Entries shown:

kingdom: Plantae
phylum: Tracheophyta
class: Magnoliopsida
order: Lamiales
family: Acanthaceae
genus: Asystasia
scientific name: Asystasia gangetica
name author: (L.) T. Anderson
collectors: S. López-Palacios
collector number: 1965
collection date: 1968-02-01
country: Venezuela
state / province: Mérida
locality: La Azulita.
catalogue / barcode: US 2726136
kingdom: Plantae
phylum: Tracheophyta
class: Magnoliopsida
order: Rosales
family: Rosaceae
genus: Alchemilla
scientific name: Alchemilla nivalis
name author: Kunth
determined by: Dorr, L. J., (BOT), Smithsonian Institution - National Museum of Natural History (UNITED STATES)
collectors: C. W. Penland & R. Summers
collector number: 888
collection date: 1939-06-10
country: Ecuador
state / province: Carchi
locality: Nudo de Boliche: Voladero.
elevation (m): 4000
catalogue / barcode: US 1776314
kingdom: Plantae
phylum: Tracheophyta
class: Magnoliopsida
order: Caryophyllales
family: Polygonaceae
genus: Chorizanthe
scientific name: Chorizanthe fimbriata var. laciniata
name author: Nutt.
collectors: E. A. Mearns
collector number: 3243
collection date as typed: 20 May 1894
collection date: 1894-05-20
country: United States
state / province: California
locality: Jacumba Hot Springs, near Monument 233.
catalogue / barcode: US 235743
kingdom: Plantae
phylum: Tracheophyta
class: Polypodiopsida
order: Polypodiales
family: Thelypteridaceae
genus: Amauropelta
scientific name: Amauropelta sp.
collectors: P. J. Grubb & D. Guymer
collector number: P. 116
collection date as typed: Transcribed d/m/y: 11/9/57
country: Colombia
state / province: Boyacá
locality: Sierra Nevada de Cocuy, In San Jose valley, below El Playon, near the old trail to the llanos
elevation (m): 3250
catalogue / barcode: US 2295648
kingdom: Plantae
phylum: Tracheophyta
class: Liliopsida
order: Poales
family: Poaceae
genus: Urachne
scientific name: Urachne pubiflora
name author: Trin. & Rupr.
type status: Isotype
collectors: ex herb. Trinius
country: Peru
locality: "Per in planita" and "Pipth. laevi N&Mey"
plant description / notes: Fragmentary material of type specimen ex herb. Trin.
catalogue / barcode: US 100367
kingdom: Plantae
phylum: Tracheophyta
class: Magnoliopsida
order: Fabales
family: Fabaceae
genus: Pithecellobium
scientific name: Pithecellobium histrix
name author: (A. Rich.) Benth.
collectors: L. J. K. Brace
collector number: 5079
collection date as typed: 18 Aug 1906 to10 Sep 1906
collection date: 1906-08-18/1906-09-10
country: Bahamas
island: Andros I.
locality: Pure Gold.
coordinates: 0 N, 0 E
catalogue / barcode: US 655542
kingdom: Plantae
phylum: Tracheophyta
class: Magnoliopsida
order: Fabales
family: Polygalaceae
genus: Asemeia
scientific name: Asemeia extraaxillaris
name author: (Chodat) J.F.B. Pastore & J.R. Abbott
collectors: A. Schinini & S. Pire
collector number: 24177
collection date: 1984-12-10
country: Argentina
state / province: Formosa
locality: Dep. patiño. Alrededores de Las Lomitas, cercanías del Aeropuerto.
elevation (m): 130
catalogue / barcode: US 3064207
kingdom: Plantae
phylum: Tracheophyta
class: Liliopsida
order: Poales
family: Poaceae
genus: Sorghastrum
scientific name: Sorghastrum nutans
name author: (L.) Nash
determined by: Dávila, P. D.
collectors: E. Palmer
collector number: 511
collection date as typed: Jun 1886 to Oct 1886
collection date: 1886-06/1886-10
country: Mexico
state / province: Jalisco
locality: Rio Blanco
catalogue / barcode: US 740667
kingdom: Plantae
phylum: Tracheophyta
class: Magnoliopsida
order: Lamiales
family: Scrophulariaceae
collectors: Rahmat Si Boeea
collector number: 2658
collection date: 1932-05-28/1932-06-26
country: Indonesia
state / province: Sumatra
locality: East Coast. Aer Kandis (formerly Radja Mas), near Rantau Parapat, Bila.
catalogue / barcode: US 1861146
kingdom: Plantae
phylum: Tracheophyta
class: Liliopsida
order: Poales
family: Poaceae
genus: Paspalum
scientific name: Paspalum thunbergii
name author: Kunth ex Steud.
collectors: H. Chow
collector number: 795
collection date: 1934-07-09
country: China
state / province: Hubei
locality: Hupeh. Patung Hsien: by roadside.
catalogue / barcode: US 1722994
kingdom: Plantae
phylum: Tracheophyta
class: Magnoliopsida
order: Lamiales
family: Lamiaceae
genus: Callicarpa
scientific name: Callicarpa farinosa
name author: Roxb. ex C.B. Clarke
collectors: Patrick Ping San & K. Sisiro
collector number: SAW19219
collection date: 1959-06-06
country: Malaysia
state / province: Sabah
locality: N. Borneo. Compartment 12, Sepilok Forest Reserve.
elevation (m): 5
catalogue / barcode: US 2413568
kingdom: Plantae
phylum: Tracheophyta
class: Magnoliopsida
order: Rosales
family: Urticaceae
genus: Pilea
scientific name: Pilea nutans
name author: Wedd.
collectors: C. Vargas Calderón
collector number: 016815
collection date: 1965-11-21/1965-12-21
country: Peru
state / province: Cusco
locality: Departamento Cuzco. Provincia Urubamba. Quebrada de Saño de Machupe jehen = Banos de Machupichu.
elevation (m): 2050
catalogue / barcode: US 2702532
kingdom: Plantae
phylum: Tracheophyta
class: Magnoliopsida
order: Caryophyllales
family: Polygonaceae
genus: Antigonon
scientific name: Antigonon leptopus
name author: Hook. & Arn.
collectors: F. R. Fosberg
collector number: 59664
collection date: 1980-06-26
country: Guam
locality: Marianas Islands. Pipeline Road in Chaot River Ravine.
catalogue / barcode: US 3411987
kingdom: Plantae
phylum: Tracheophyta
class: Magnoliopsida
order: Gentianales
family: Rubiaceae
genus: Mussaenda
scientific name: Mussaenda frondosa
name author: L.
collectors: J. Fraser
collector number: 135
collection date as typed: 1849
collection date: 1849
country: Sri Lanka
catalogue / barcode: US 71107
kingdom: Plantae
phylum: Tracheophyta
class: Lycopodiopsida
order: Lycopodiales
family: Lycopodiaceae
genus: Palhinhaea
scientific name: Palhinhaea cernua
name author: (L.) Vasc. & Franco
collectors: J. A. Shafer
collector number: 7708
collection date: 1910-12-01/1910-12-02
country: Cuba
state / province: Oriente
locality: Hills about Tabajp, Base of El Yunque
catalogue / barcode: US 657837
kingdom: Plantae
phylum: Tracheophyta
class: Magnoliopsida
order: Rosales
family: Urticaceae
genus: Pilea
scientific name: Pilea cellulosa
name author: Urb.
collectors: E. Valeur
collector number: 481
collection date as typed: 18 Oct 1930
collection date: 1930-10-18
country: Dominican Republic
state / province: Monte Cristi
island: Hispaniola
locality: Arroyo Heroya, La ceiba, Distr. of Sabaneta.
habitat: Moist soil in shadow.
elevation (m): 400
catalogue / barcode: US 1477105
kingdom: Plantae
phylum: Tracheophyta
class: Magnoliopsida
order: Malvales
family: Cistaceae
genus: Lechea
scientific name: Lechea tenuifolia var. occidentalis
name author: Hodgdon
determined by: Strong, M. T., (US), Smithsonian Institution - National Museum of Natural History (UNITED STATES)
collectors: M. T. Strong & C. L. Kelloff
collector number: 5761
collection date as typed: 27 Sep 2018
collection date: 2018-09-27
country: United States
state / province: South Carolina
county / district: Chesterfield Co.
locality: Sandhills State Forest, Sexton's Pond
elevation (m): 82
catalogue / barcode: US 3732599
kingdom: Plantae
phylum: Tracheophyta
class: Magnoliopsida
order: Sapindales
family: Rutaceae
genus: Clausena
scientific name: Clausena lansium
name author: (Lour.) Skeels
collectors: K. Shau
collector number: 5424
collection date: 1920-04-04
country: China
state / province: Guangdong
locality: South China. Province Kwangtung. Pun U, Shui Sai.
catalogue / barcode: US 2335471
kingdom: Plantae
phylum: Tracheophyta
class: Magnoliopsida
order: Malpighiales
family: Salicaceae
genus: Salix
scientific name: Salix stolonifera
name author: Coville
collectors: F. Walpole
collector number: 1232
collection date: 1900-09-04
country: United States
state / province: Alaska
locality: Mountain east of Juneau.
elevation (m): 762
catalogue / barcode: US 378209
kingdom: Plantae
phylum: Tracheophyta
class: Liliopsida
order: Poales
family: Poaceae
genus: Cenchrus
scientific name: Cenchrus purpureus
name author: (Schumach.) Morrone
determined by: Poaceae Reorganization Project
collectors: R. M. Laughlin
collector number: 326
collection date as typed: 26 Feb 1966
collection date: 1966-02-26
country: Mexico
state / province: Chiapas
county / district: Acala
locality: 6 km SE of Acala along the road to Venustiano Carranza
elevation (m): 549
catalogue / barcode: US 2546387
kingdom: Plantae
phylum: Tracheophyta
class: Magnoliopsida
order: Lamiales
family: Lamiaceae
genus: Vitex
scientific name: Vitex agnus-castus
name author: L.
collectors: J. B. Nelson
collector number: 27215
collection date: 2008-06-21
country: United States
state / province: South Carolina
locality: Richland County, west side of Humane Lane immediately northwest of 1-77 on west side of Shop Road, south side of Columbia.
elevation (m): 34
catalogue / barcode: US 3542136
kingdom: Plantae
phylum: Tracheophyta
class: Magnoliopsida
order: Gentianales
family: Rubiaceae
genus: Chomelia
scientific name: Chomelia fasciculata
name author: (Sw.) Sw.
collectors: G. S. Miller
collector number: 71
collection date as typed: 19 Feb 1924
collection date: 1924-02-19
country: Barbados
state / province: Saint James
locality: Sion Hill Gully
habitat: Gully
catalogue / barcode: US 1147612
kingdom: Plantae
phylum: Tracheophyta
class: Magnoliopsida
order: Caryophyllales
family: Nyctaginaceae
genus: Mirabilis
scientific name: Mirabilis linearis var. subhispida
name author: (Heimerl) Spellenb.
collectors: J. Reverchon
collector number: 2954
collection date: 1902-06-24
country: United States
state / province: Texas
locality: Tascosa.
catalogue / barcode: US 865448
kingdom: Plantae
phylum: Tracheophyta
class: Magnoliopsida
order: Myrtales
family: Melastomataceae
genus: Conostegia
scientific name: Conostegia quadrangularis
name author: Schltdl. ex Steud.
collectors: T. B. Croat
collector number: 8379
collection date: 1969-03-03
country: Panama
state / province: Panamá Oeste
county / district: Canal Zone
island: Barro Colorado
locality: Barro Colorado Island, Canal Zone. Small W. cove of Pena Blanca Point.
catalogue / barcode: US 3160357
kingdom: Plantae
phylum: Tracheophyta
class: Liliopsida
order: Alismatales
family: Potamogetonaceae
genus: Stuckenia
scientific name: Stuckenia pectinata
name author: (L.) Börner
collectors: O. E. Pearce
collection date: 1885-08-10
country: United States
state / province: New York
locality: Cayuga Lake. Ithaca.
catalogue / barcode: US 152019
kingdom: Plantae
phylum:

Your instructions:
Copy the listing from the line with "collection date as typed: Transcribed" up to and including the line with "collectors: E. Palmer", putting "catalog" wherever "catalogue" appears and leaving everything else unchanged.

Exercise solution:
collection date as typed: Transcribed d/m/y: 11/9/57
country: Colombia
state / province: Boyacá
locality: Sierra Nevada de Cocuy, In San Jose valley, below El Playon, near the old trail to the llanos
elevation (m): 3250
catalog / barcode: US 2295648
kingdom: Plantae
phylum: Tracheophyta
class: Liliopsida
order: Poales
family: Poaceae
genus: Urachne
scientific name: Urachne pubiflora
name author: Trin. & Rupr.
type status: Isotype
collectors: ex herb. Trinius
country: Peru
locality: "Per in planita" and "Pipth. laevi N&Mey"
plant description / notes: Fragmentary material of type specimen ex herb. Trin.
catalog / barcode: US 100367
kingdom: Plantae
phylum: Tracheophyta
class: Magnoliopsida
order: Fabales
family: Fabaceae
genus: Pithecellobium
scientific name: Pithecellobium histrix
name author: (A. Rich.) Benth.
collectors: L. J. K. Brace
collector number: 5079
collection date as typed: 18 Aug 1906 to10 Sep 1906
collection date: 1906-08-18/1906-09-10
country: Bahamas
island: Andros I.
locality: Pure Gold.
coordinates: 0 N, 0 E
catalog / barcode: US 655542
kingdom: Plantae
phylum: Tracheophyta
class: Magnoliopsida
order: Fabales
family: Polygalaceae
genus: Asemeia
scientific name: Asemeia extraaxillaris
name author: (Chodat) J.F.B. Pastore & J.R. Abbott
collectors: A. Schinini & S. Pire
collector number: 24177
collection date: 1984-12-10
country: Argentina
state / province: Formosa
locality: Dep. patiño. Alrededores de Las Lomitas, cercanías del Aeropuerto.
elevation (m): 130
catalog / barcode: US 3064207
kingdom: Plantae
phylum: Tracheophyta
class: Liliopsida
order: Poales
family: Poaceae
genus: Sorghastrum
scientific name: Sorghastrum nutans
name author: (L.) Nash
determined by: Dávila, P. D.
collectors: E. Palmer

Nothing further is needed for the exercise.